The other day I was in a hotel room watching CNN on a business trip. A well-known public figure came on with a paid message touting "the coming collapse." Repeating words like "crisis," "bubble" and "crash," the implication was clear: You need to scrap your current investment strategy, whatever it is, and hunker down with an entirely new one.
I won't judge the merits of this particular claim, but I will say that it's one example among many cognitive errors people habitually make because of how their brains are wired. I'll discuss five of these erroneous beliefs, how they can hurt your financial future and how to overcome them.
1. The future will be very different from the past
Human beings are conditioned to focus on dramatic risks, even if they're small—a cognitive bias called "neglect of probability." It's a natural byproduct of evolution. Those who banked extra food in anticipation of a harsh winter were more likely to survive even when the weather turned out to be mild.
Financial crashes are real, and there are some indications that in modern times they've become more frequent—think of tech stocks, real estate and the financial industry just between 2000 and 2008. But they're still rare in the scheme of things, and your investing should never rely on them. As Nobel Prize-winning economist Paul Samuelson put it succinctly back in 1966: "Wall Street indexes have predicted nine of the last five recessions!"
2. Someone else has all the answers
In some ways, managing personal finances is more complicated than ever. There are new financial instruments coming out every day. And unlike previous generations, most of us can’t rely on a pension plan to do the investing for us. That's why it's tempting to outsource financial decision making, whether to your spouse, an accountant, the HR manager at your company, a friendly face at your bank, a wealth guru or even a newspaper columnist. Unfortunately, this leads to diffusion of responsibility, and that can contribute to poor or even disastrous decisions. No one else will put your financial interests first or give them the attention that you will. At the very least, run your cousin's hot stock tips by a disinterested party before you make any hair-trigger choices.
3. You can get rich quick with one weird trick
There's a lot of money to be made in marketing shortcuts to financial freedom. The flavors of the month change: It might be borrowing to become a landlord, founding a "passive income" Internet business, buying gold, trading currency, mining Bitcoin or retiring to Chiang Mai, Thailand. I'm not saying these ideas have no potential wealth-building strategies, but they are not one-size-fits-all. And in most cases those recommending them will not be left holding the bag if they don't work out; you will.
4. Today's splurge is an exception to the rule
Most of us have long-term spending and savings goals. And most of us have a friend whose birthday is coming up, a destination wedding to attend or tough days at work that would be improved by eating out at a restaurant. Splurges are fine, but they are more frequent than people generally realize, so it's important to build them into your saving plan.

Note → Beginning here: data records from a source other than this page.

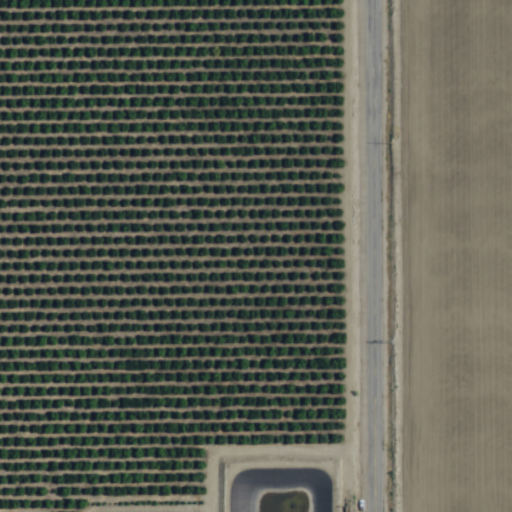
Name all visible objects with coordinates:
crop: (256, 256)
road: (375, 256)
wastewater plant: (282, 482)
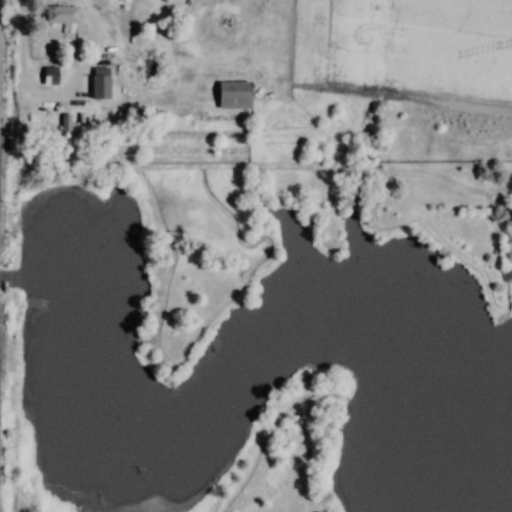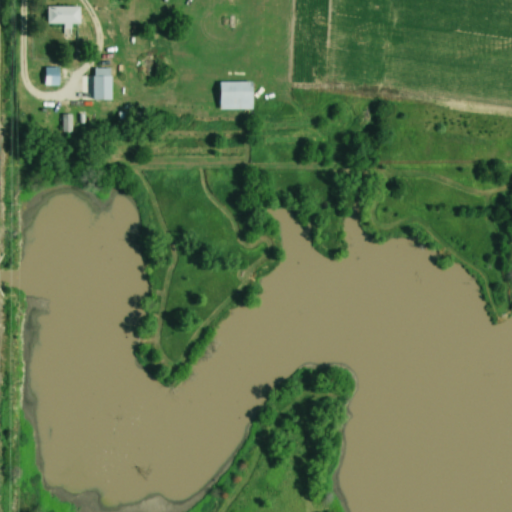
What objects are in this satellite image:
building: (59, 17)
building: (93, 80)
building: (43, 81)
building: (241, 83)
building: (231, 96)
road: (50, 106)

5. I can deal with it tomorrow
Confession time: I left serious tax break money on the table this year by failing to file for my FSA childcare benefits in time. Procrastination is a widespread psychological response to tasks that are tedious or that make people anxious, and financial planning falls into both those categories. How to beat it? Break a task down into steps; write them down, publicly commit to them and start today.